Verursacht hatte die Schäden das Luxus-Bauprojekt „Kronprinzengärten“ der Berliner Bauwert-Gruppe. Die Fassade des neu errichteten Wohnquartiers ist nur wenige Meter von der Seitenwand des historischen Sakralbaus entfernt. Bauwert musste für die Behebung der angerichteten Schäden an der Kirche aufkommen und etwa 15 Millionen Euro zahlen.

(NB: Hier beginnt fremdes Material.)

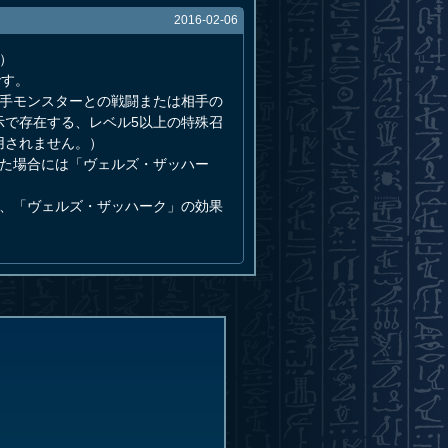
2016-02-06
）
です。
相手モンスターとの戦闘または相手の
示で存在する、レベル5以上の特殊召
用されません。）
れた場合には「ヴェルズ・ザッハー
は、「ヴェルズ・ザッハーク」の効果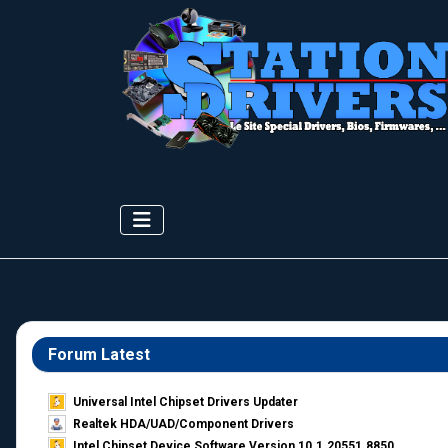
Forum Latest
Universal Intel Chipset Drivers Updater​
Realtek HDA/UAD/Component Drivers
Intel Chipset Device Software Version 10.1.20551.8850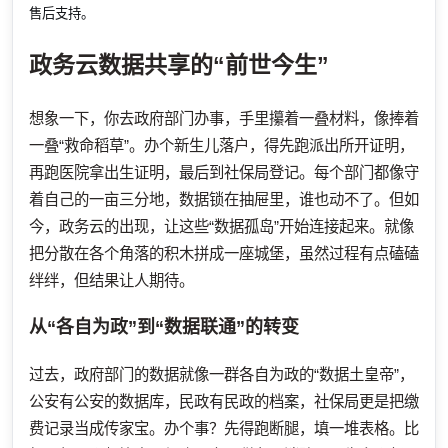
售后支持。
政务云数据共享的“前世今生”
想象一下，你去政府部门办事，手里攥着一叠材料，像捧着
一叠“救命稻草”。办个新生儿落户，得先跑派出所开证明，
再跑医院拿出生证明，最后到社保局登记。每个部门都像守
着自己的一亩三分地，数据锁在抽屉里，谁也动不了。但如
今，政务云的出现，让这些“数据孤岛”开始连接起来。就像
把分散在各个角落的积木拼成一座城堡，虽然过程有点磕磕
绊绊，但结果让人期待。
从“各自为政”到“数据联通”的转变
过去，政府部门的数据就像一群各自为政的“数据土皇帝”，
公安有公安的数据库，民政有民政的档案，社保局更是把缴
费记录当成传家宝。办个事？先得跑断腿，填一堆表格。比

Jahrelang war die Berliner Kirche geschlossen.
Foto: dpa

Dass es überhaupt zu den Schäden kommen konnte, ist auch acht Jahre später bei der Wiedereröffnung der Kirche noch ein Streitthema für die Besucher. „Man hätte bei den Bauarbeiten doch Absprachen treffen und daran denken müssen, dass ein schützenswertes Bauwerk in unmittelbarere Nähe steht“, sagt Hans Burkhardt, 79, aus Friedenau. Viele Besucher fragen sich, wie einem Bauherren angesichts des heutigen architektonischen Wissens und der heutigen technischen Hilfsmittel ein solcher Fehler unterlaufen könne.

Bei den Staatlichen Museen, die die Friedrichswerdersche Kirche als Ausstellungsfläche nutzen, will man lieber nicht zurückschauen, sondern blickt in die Zukunft. Ab September soll in das Bauwerk wieder eine Skulpturen-Ausstellung einziehen – wie vor der Schließung. Gezeigt werden Werke von der Schinkel-Zeit bis zum Kaiserreich, etwa   von Johann Gottfried Schadow und Friedrich Tieck. Bis dahin finden jeden zweiten und vierten Sonntag im Monat Führungen in der Kirche statt.